In October 2019 the icebreaker RV Polarstern sat trapped in thick sea ice atop the central Arctic Ocean—the only landmark in a vast expanse of nothingness. Another icebreaker, the Akademik Fedorov, approached it slowly, hauling a load of supplies and personnel. Scientists and crew lined the balconies of each ship, gripping the ice-crusted banisters as they peered across the void. They could see the smiling faces of their colleagues just feet away—but they were two time zones apart.
At the North Pole, 24 time zones collide at a single point, rendering them meaningless. It’s simultaneously all of Earth’s time zones and none of them. There are no boundaries of any kind in this abyss, in part because there is no land and no people. The sun rises and sets just once per year, so “time of day” is irrelevant as well.
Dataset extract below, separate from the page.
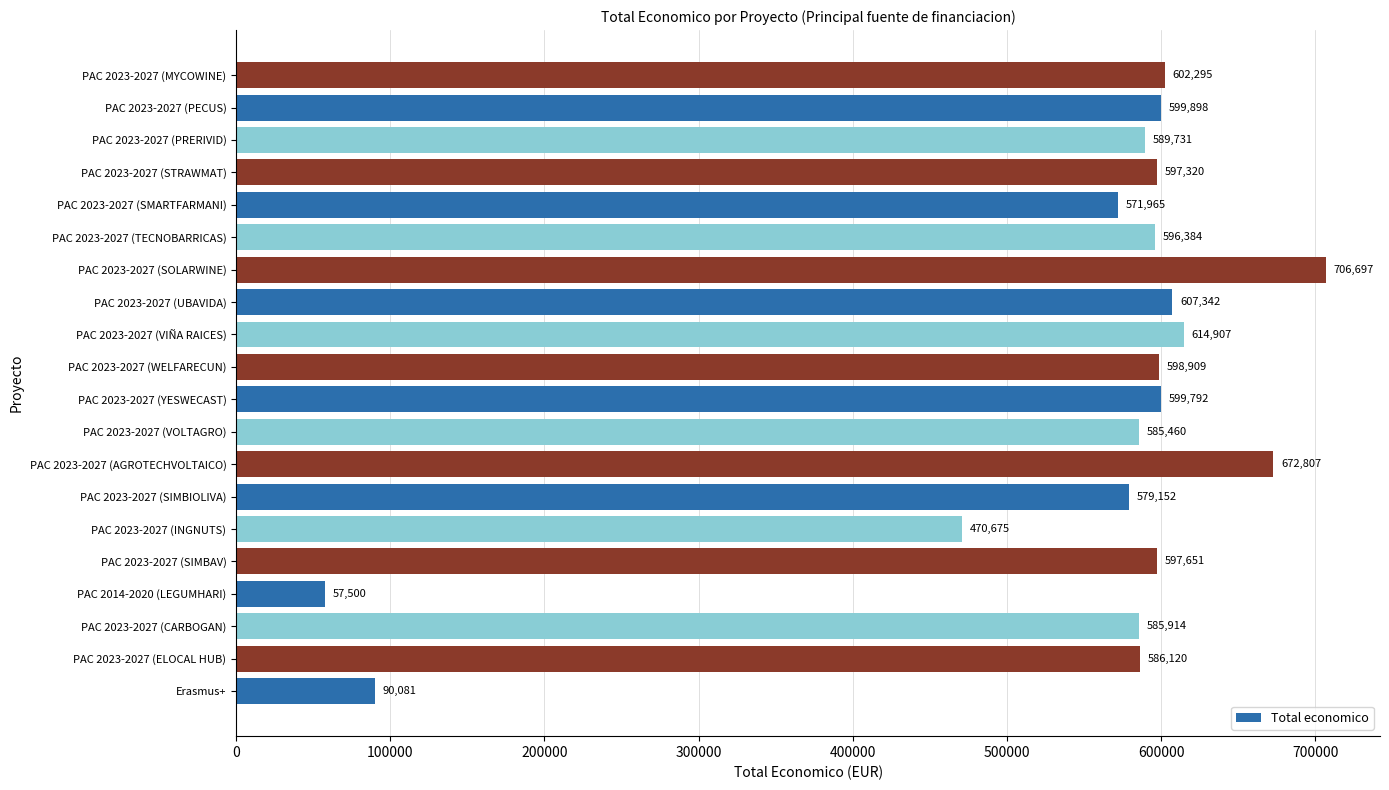

What is the change in value from PAC 2023-2027 (CARBOGAN) to PAC 2023-2027 (SMARTFARMANI)?

-13949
Yet there rests the Polarstern, deliberately locked in ice for a year to measure all aspects of that ice, the ocean beneath it and the sky above. The ship is filled with 100 people from 20 countries, drifting at the mercy of the ice floe, farther from civilization than the International Space Station. I’ve been supporting communications for the mission remotely from landlocked Colorado, where time is stable. My world is a bewildering contrast to the alien one the ship’s scientists are living and working in—where time functions and feels different than anywhere else on the planet
The person who wrote that article did a wonderful job of communicating something completely alien to the average reader--No markers of time! Farther from civilization than the Space Station!--in a short evocative passage. Kudos.